Start of Block

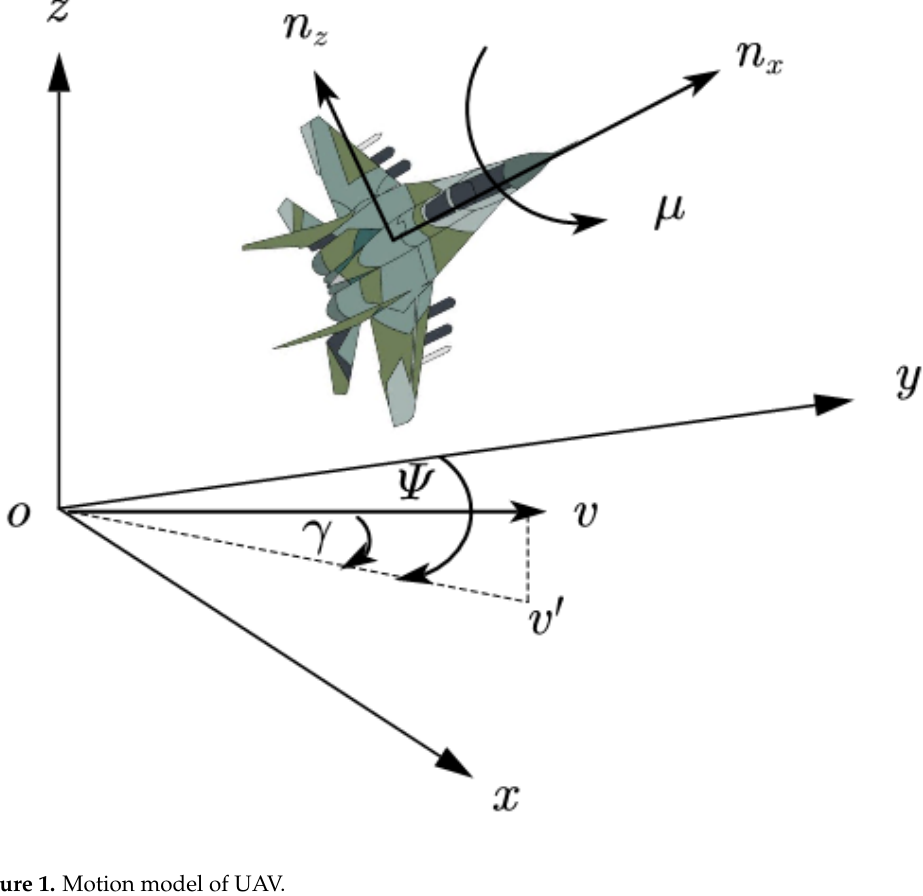
Figure 1. Motion model of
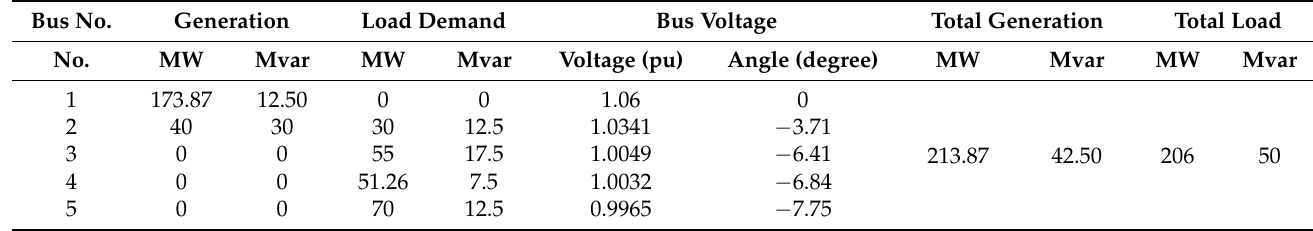
Table 2. Load flow results of the IEEE 5 bus system of case 1.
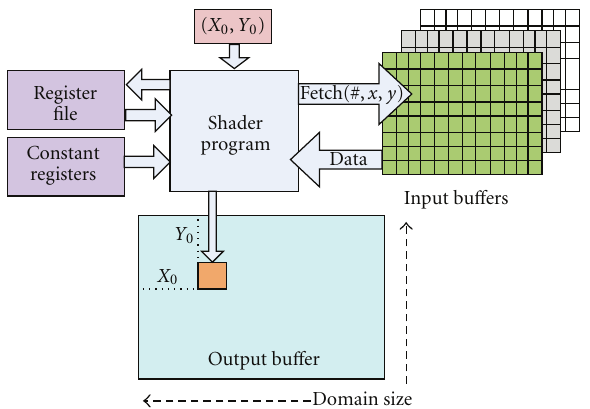
Figure 1: The interaction of a shader program with memories and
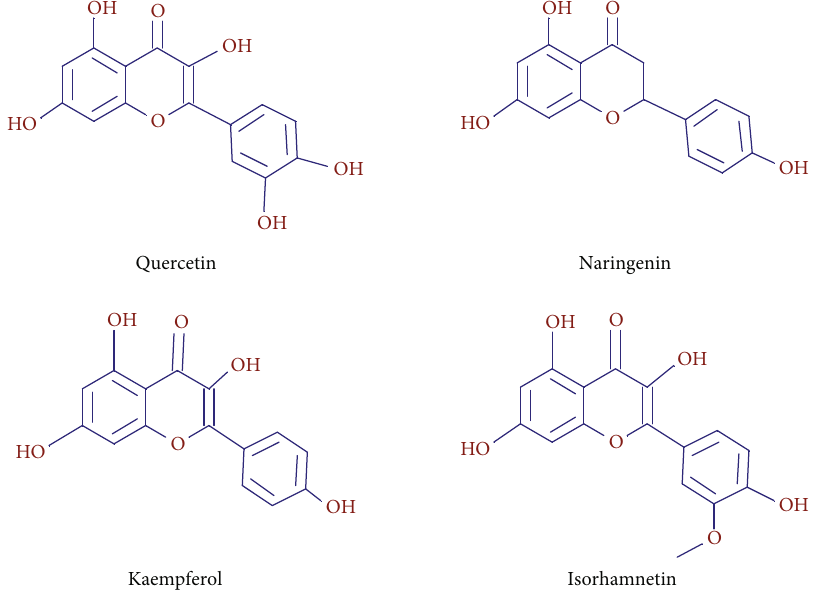
Figure 11: The chemical structures of quercetin, naringenin, kaempferol, and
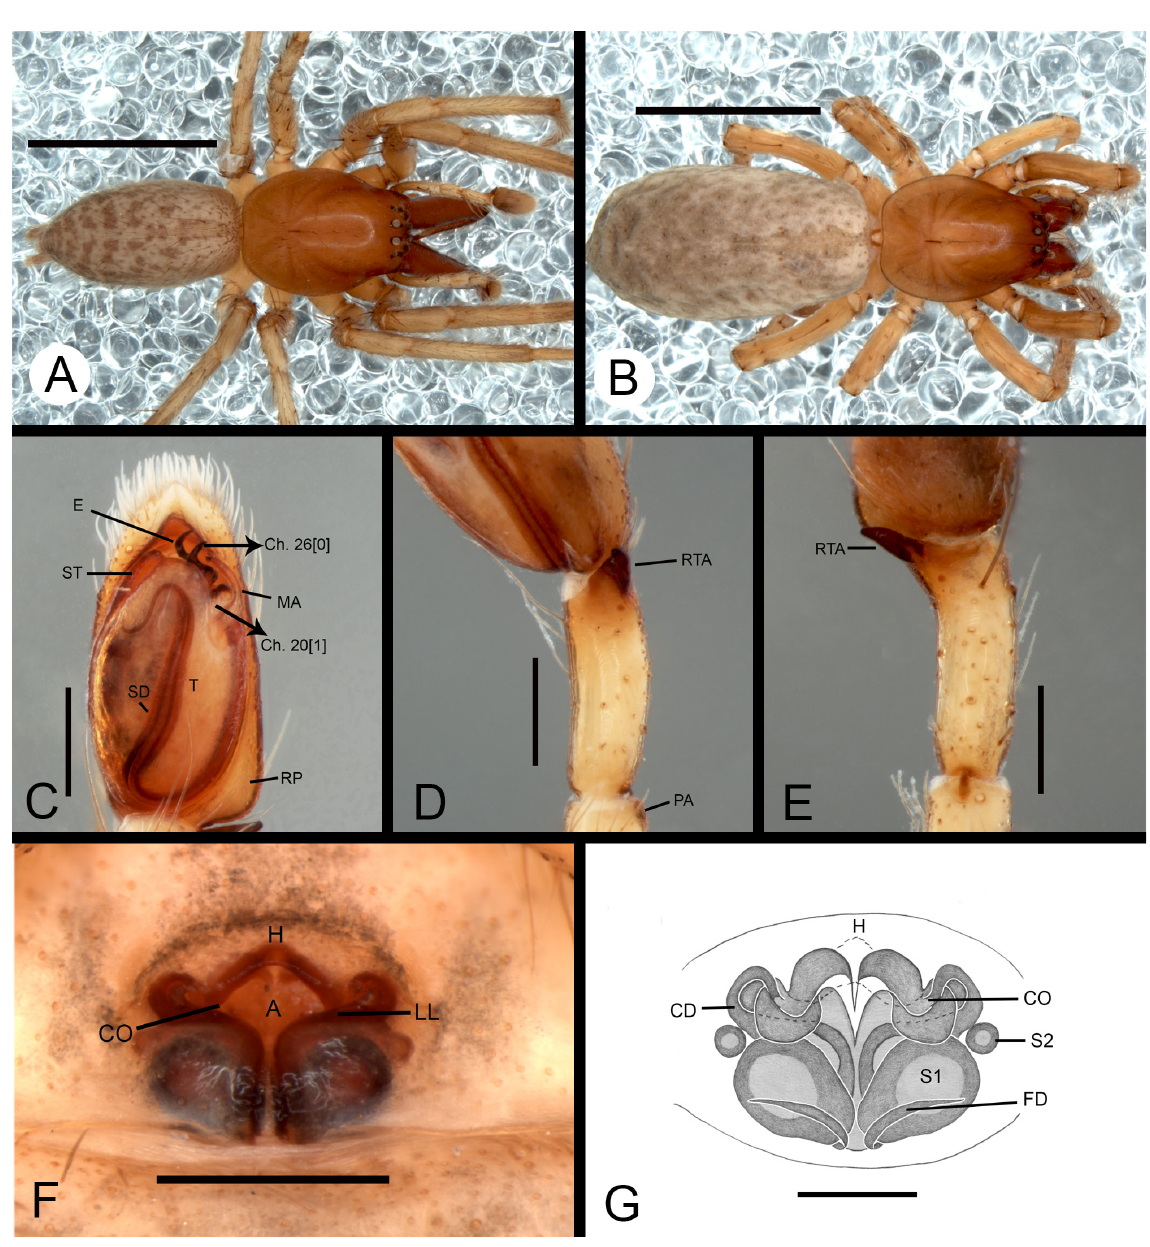
Fig. 10. Tafana riveti Simon, 1903 (A, C–E = ♂, MCZ; B, F–G = ♀, MCZ). A . Habitus, dorsal view. B . Habitus, dorsal view. C . Left palp, ventral view (arrow indicating character). D . Left palp, retrolateral view. E . Left palp, dorsal view. F . Epigynum, ventral view. G . Vulva, dorsal view. Abbreviations: A = atrium; Ch = character; CD = copulatory ducts; CO = copulatory opening; E= embolus; FD = fertilization ducts; H = hood; LL = lateral lobes; MA = median apophysis; PA = patellar apophysis; RP = retrolateral projection; RTA = retrolateral tibial apophysis; SD = sperm duct; ST= subtegulum; S1 = primary spermathecae; S2 = secondary spermathecae; T = tegulum. Scale bars: A–B = 3.5 mm, C–E, G = 0.25 mm, F = 0.4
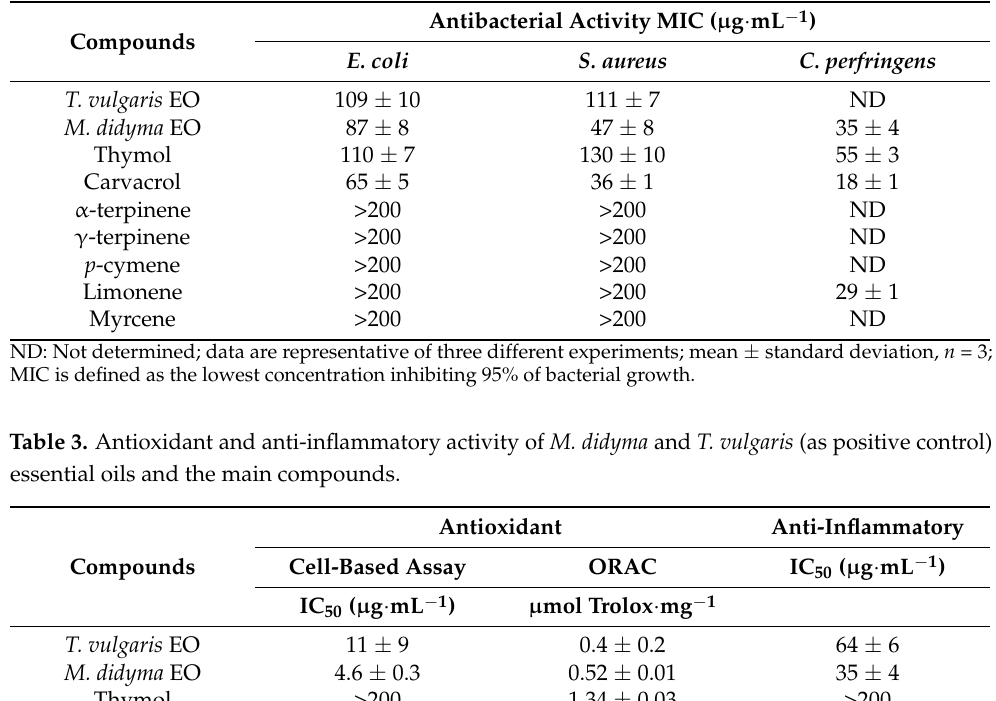
Table 2. Antibacterial activity of M. didyma and T. vulgaris (as positive control) essential oils and the main compounds against selected bacterial strains.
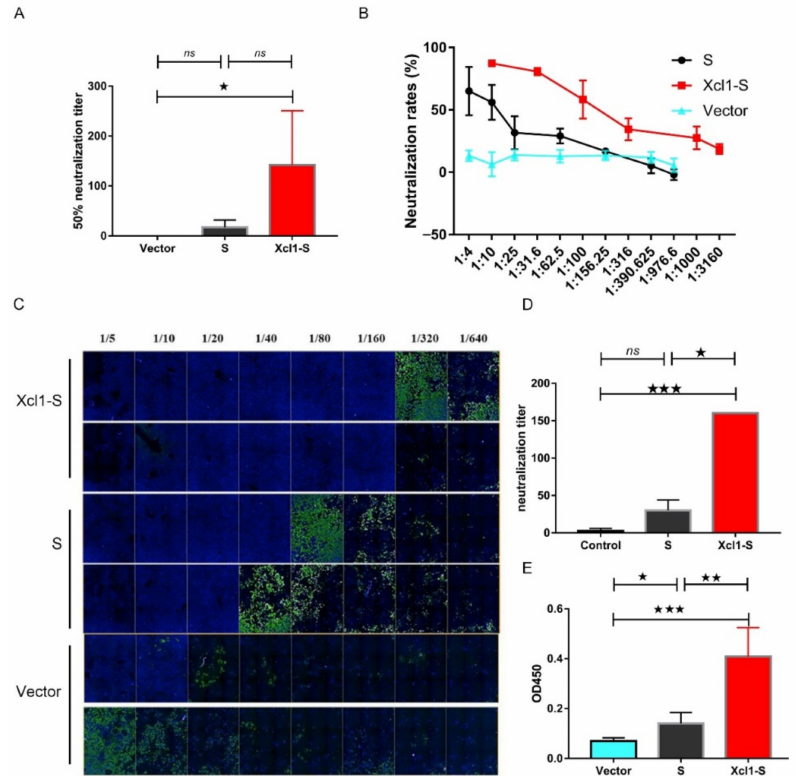
Figure 4. SARS-CoV-2 wild-type and pseudovirus neutralization assay. ( A ) The 50% neutralization titer of serum samples obtained from Xcl1-S-, S- or pVAX1-immunized mice were analyzed using VSV- based pseudovirus displaying spike, which carried an mCherry gene. ( B ) The mCherry fluorescence inhibition rates for different serum dilution ratios were displayed. Curve fitting was used to determine the half-maximal inhibitory concentrations (NT50), which were presented as the neutralization titers in ( A ). ( C ) Fold change in serum neutralization titers against wild-type viruses. ( D ) A statistical analysis was performed for ( C ) using a two-tailed paired t test. ( E ) Detection of SARS-CoV-2 S protein-reactive antibodies in alveolar lavage fluid. C57BL/6 mice ( n = 5 per group) were immunized on days 0 and 14 with Xcl1-S, S or pVAX1. Alveolar lavage fluid was collected with a 1:100 dilution on day 28 and assayed for SARS-CoV-2 spike protein-specific IgG antibodies using an ELISA assay. (cid:70) , p < 0.05, (cid:70)(cid:70) , p < 0.01, (cid:70)(cid:70)(cid:70) , p <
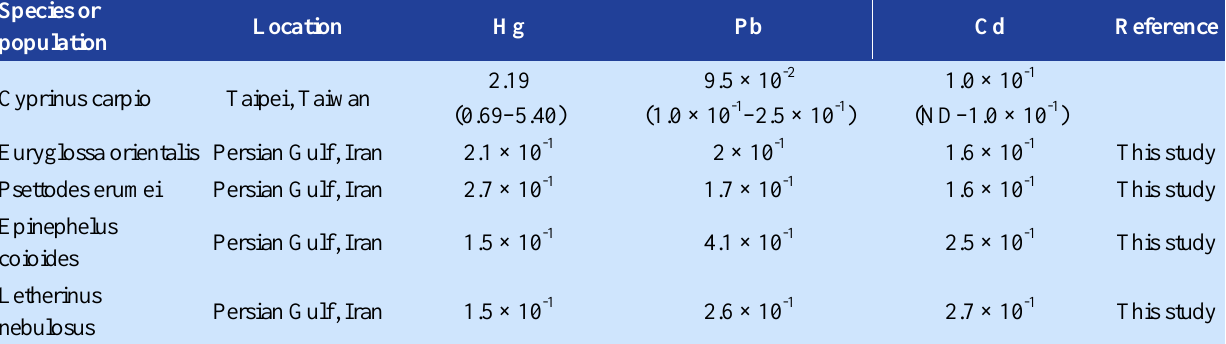
Table 4. Heavy metal concentrations (µg.g-1 dry weight) in fish in other water areas (Continue) Species or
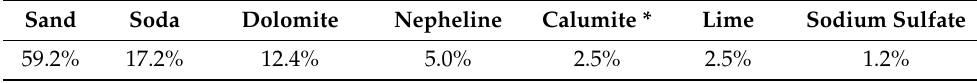
Table 1. Composition of the used batch in weight percentage. Sand Soda Dolomite Nepheline Calumite * Lime Sodium Sulfate 59.2% 17.2%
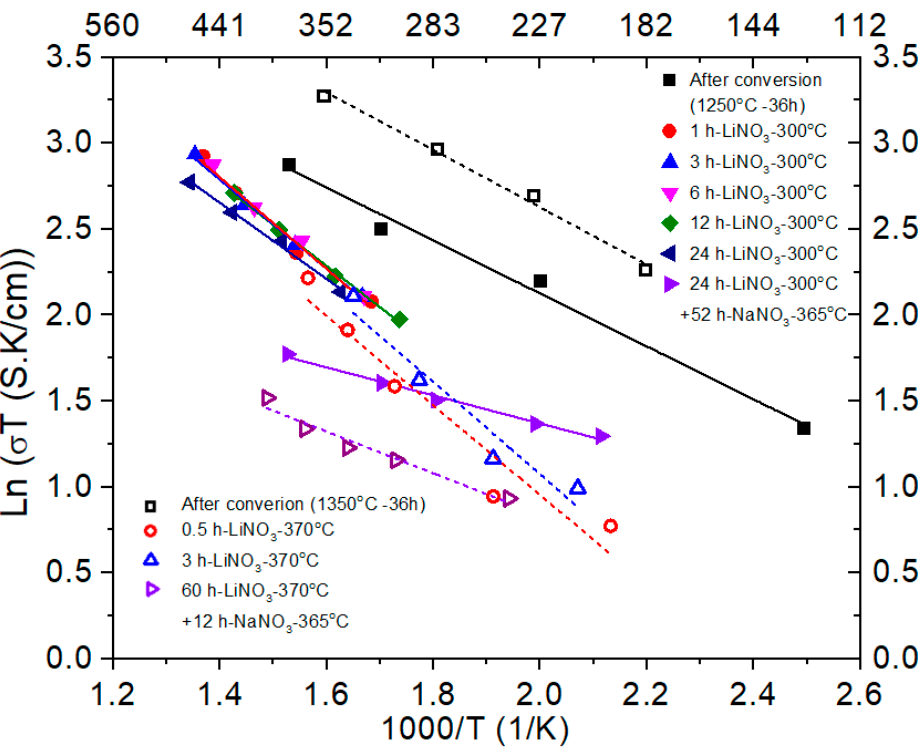
Figure 7. Arrhenius plots of the measured conductivity of the as fabricated samples and after successive lithium ion exchange and after reverse exchange in NaNO 3 .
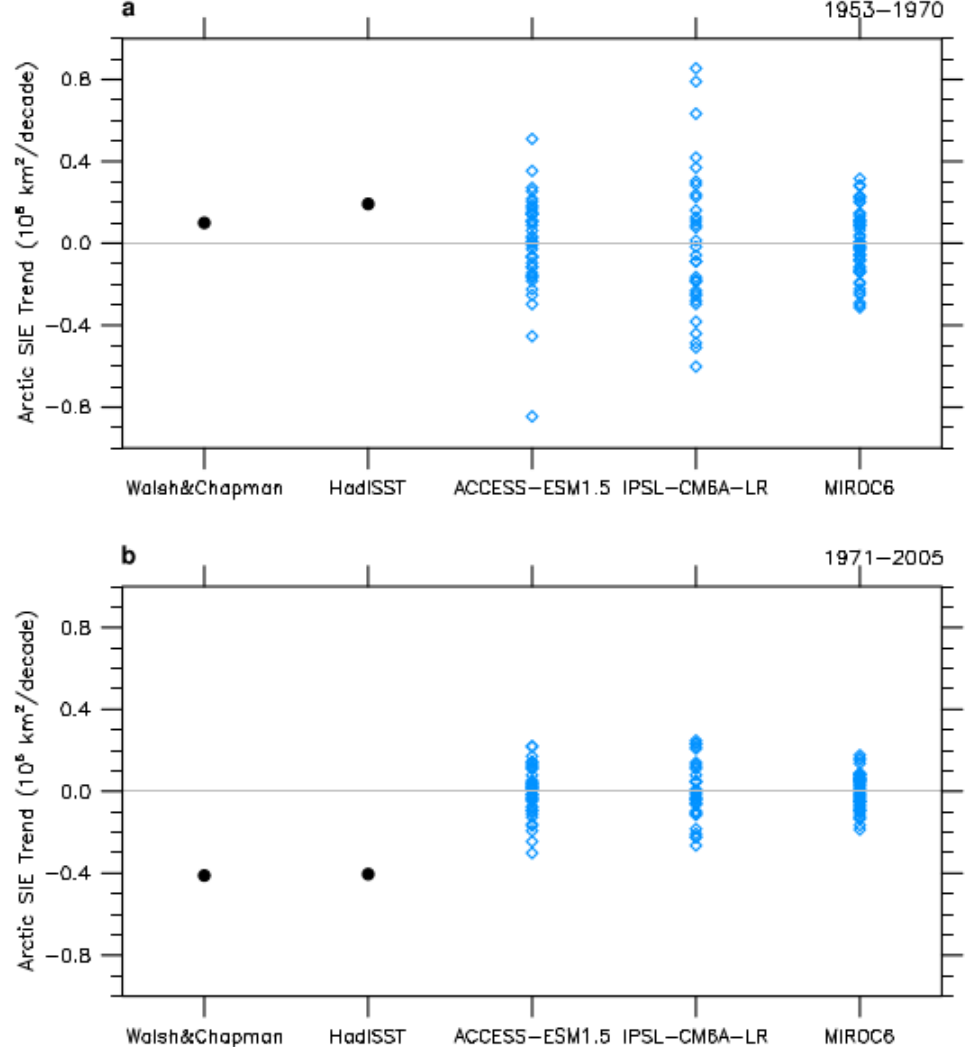
Figure 10. ( a ) Linear trends of annual mean Arctic sea ice extents from Walsh and Chapman and HadISST data (black) and ensemble members of ACCESS1-ESM1.5, IPSL-CM6A-LR and MIROC6 (blue) over 1953–1970. For each model, the ensemble mean of the trend is removed. ( b ) Same as ( a ) but for trends over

End of Block

_TASK DESCRIPTION_
Nothing but the lines from the first line of the records above to the line with "Table 2. Antibacterial", inclusive, should be transcribed exactly, and the pictures must be left out.

_RESPONSE_
Figure 1. Motion model of
Table 2. Load flow results of the IEEE 5 bus system of case 1.
Figure 1: The interaction of a shader program with memories and
Figure 11: The chemical structures of quercetin, naringenin, kaempferol, and
Fig. 10. Tafana riveti Simon, 1903 (A, C–E = ♂, MCZ; B, F–G = ♀, MCZ). A . Habitus, dorsal view. B . Habitus, dorsal view. C . Left palp, ventral view (arrow indicating character). D . Left palp, retrolateral view. E . Left palp, dorsal view. F . Epigynum, ventral view. G . Vulva, dorsal view. Abbreviations: A = atrium; Ch = character; CD = copulatory ducts; CO = copulatory opening; E= embolus; FD = fertilization ducts; H = hood; LL = lateral lobes; MA = median apophysis; PA = patellar apophysis; RP = retrolateral projection; RTA = retrolateral tibial apophysis; SD = sperm duct; ST= subtegulum; S1 = primary spermathecae; S2 = secondary spermathecae; T = tegulum. Scale bars: A–B = 3.5 mm, C–E, G = 0.25 mm, F = 0.4
Table 2. Antibacterial activity of M. didyma and T. vulgaris (as positive control) essential oils and the main compounds against selected bacterial strains.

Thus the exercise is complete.